:: Supplied text

Ruther et al document HSV as a significant participant in IBD and describe
how IFN-alpha treatment was very helpful (1). Becker presents citations
implicating HSV (nasal-olfactory-amygdala) and its migration into areas
affected in autism (2) -- eg, amygdala and hippocampus. Chonmaitree found
CMV and/or HSV in 2-4% of 271 kid with acute otitis (3). RM Gesser et al
documented that HSV can migrate from the gastroinestinal tract into the CNS,
including into the amygdala (4-6). IFN-alpha, helpful in HSV-related IBD (1),
is also helpful in HSV within the CNS, especially in conjunction with acyclovir
(7).
Cytokine-induced viral purging can occur with cell destruction (8), which would
be extremely important in cases of persisting CNS infection.
Comments: Given the correspondence between autism symptoms and HSV literature,
that some autism-spectrum children are acyclovir-responders is not surprising.
Should
IFN-alpha be researched as a therapy useful in a subgroup of autism-spectrum
children? In my opinion, the answer clearly is Yes.
Teresa
1. Hepatogastroenterology 1998 May-Jun;45(21):691-9
Interferon alpha (IFN alpha 2a) therapy for herpes virus-associated
inflammatory bowel disease (ulcerative colitis and Crohn's disease).
Ruther U, Nunnensiek C, Muller HA, Bader H, May U, Jipp P
BACKGROUND/AIMS: The etiology and pathogenesis of ulcerative colitis and
Crohn's disease remain unclear, so that exact causal therapy is not yet
possible. In our UC and CD patients, viral infections, particularly of the
upper respiratory tract, aggravated the underlying disease. This had led us
to use in-situ hybridization to investigate intestinal mucosa for viral agents
such as HSV I + II- and Epstein-Barr virus DNA. We found these DNA in the
cell nuclei in the surface and glandular epithelia of the affected mucosa of the
small intestine and the colon. These findings indicated that viruses may
exacerbate these inflammatory bowel diseases.
METHODOLOGY: Over a period of 1-4.7 years, we treated 16 patients
aged 25-65 with Crohn's disease (12 patients) or ulcerative colitis (four
patients).
In 14 patients, inflammatory bowel disease had been diagnosed years before
(mean, 15.3 years). When we started therapy, 75% of the patients with Crohn's
disease had extra-intestinal manifestations; and the CDAI after Best averaged
considerably above 150.
All patients had been taking either prednisone or prednisolone and/or 5-ASA or
SASP and/or azathioprine or metronidazole for many years. Using PCR, mucosal
specimens of the small intestine and/or the colon were tested for EBV-, HSV
I + II, HHV6- and CMV DNA. In 12 of the 16 patients. EBV- and/or HHV6 DNA were
found in the affected mucosa. Since interferon alpha administration has
proven effective in chronic hepatitis-B therapy, we decided to administer
interferon alpha 2a (13,46,47,55). After stopping the above-mentioned basic
therapies,
we commenced treatment with 6 million units of interferon alpha 2a
subcutaneously
3 times per week for at least six months. Four of the patients showed no signs
of improvement, and their therapy was stopped after three months. For the
others, therapy was continued until patients were clinically symptom-free
and viral DNA could no longer be traced in their mucosal biopsies.

::::

• Task brief
Decide whether each statement agrees with the post about HSV and interferon alpha. Answer yes or no for each, and quote the words of the post that decide it. (a) Patients received 6 million units of interferon alpha 2a subcutaneously three times per week. (b) The four patients who showed no improvement had their therapy stopped after six months. (c) Of the 16 patients treated, 12 had ulcerative colitis. The records that follow were taken from a different source.

:: Records supplied

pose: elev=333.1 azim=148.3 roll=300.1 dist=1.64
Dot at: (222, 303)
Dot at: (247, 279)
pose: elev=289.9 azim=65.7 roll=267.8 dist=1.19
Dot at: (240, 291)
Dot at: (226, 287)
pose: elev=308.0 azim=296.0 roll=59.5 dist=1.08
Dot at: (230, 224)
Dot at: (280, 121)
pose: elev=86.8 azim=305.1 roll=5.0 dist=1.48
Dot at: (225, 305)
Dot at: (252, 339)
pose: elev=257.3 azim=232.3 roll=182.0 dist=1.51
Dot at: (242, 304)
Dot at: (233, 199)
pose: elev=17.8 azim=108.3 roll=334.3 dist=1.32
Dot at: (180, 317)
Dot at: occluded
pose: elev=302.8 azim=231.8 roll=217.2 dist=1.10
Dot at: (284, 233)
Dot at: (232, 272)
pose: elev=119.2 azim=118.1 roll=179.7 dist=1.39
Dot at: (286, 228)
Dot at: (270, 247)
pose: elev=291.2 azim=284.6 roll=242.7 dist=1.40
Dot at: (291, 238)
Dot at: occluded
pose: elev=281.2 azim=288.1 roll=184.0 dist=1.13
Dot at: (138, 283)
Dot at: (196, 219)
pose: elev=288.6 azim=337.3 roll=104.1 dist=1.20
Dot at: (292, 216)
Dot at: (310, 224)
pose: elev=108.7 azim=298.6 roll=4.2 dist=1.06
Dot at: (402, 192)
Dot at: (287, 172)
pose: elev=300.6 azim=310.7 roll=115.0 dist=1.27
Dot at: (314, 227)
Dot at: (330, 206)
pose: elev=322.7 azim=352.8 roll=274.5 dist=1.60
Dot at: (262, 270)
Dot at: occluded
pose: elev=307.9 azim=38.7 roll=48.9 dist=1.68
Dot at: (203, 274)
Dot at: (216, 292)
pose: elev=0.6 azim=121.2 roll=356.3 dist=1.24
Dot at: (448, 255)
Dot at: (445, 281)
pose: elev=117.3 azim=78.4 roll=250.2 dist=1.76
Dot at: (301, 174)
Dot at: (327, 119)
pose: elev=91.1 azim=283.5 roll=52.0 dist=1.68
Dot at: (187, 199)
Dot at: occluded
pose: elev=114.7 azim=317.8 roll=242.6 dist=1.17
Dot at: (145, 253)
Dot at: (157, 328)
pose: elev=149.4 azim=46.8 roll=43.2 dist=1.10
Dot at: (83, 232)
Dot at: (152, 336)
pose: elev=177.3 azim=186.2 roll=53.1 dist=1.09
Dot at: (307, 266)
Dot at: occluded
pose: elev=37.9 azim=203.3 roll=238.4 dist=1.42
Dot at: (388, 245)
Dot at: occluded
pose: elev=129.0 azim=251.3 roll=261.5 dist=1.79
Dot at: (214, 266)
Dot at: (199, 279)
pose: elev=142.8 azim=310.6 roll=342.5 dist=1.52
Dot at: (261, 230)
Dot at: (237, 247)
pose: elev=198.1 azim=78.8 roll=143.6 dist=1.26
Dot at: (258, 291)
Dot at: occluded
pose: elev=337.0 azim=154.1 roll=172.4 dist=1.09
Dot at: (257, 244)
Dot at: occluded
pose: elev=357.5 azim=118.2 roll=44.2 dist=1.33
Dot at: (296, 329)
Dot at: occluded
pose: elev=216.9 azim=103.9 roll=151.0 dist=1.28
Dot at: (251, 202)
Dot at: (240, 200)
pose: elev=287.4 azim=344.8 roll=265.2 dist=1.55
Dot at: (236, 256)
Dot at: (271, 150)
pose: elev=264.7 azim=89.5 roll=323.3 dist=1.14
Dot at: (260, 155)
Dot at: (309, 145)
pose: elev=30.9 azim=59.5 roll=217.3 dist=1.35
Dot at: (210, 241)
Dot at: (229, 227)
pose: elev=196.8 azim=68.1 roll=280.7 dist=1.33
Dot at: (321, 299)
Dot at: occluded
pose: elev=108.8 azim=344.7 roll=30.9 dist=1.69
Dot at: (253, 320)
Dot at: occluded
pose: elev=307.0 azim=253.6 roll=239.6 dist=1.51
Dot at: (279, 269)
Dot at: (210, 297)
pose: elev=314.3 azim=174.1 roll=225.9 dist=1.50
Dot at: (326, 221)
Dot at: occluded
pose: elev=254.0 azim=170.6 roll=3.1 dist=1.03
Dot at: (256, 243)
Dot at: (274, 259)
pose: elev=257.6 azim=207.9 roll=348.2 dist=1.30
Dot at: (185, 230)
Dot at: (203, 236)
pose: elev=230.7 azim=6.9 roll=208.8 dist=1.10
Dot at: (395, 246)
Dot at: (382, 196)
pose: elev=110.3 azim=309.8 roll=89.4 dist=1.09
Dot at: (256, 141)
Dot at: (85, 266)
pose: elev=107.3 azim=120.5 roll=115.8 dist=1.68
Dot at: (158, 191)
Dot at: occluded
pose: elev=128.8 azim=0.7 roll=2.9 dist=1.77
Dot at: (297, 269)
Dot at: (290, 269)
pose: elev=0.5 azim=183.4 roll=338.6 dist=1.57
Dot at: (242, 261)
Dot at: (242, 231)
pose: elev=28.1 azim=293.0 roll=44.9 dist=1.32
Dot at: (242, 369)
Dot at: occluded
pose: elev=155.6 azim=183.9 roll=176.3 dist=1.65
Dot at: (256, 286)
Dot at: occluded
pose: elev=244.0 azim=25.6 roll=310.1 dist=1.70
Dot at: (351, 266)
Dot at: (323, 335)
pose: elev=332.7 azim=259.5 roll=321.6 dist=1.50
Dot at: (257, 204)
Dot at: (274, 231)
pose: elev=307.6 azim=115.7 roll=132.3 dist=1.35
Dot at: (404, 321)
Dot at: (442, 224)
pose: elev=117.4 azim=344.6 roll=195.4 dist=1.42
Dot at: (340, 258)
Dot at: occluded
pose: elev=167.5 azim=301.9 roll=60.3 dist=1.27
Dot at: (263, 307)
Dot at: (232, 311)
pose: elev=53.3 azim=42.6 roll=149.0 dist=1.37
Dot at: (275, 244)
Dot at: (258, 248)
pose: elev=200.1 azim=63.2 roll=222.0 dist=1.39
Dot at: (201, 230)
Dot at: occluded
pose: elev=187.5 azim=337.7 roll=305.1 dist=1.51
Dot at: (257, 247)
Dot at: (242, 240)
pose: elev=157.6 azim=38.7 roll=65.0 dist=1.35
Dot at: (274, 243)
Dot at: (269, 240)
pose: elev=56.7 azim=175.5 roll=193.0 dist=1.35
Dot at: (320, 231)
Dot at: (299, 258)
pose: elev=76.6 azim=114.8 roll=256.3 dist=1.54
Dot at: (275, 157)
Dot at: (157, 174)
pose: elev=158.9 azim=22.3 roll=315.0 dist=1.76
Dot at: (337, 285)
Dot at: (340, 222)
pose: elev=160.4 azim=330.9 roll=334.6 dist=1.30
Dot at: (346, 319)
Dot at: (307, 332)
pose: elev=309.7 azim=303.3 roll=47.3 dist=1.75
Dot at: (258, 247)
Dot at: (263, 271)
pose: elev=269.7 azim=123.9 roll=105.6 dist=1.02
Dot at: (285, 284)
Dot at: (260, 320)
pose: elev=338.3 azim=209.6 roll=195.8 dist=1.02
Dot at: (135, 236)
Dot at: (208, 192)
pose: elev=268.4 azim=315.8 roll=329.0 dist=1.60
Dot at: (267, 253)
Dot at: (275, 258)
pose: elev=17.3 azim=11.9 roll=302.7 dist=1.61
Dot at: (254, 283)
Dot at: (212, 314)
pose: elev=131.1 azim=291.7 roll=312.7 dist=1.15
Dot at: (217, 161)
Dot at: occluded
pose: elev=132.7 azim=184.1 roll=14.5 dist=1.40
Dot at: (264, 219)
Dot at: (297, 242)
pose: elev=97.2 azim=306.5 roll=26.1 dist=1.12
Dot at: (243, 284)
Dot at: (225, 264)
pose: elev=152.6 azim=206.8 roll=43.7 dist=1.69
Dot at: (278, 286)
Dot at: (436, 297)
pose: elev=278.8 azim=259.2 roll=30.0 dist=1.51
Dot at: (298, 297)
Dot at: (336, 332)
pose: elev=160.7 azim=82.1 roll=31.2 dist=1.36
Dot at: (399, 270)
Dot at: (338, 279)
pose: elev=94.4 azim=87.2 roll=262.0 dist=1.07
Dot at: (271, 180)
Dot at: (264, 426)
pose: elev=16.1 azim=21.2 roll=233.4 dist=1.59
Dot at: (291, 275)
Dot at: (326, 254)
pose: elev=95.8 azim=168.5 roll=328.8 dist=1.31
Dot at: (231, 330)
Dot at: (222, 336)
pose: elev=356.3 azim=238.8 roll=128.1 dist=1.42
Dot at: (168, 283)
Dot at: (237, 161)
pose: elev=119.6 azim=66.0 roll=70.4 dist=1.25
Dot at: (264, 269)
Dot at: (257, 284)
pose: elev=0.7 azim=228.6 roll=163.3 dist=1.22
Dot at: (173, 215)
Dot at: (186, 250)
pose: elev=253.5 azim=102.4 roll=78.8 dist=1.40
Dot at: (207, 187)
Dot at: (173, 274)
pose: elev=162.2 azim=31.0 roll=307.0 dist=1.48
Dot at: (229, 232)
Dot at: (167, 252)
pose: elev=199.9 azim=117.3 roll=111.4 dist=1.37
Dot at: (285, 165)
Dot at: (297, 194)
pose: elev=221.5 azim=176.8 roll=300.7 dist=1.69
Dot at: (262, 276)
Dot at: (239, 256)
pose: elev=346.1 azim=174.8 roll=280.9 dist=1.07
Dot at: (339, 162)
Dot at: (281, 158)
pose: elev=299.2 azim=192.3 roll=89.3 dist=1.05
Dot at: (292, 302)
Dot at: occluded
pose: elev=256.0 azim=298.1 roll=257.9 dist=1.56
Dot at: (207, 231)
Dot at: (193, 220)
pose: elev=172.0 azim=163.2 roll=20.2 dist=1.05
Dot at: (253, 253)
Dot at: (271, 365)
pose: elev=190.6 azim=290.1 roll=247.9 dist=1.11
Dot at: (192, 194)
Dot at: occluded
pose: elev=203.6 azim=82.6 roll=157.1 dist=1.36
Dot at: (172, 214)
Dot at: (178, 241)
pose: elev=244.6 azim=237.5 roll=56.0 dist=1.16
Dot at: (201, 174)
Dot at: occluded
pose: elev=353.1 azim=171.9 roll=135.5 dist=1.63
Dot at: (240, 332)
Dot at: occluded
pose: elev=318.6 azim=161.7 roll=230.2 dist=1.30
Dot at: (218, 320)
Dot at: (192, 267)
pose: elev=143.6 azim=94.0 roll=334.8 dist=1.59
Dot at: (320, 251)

::::

• Task solution
(a) Yes: "we commenced treatment with 6 million units of interferon alpha 2a subcutaneously 3 times per week for at least six months."
(b) No: "Four of the patients showed no signs of improvement, and their therapy was stopped after three months."
(c) No: "16 patients aged 25-65 with Crohn's disease (12 patients) or ulcerative colitis (four patients)."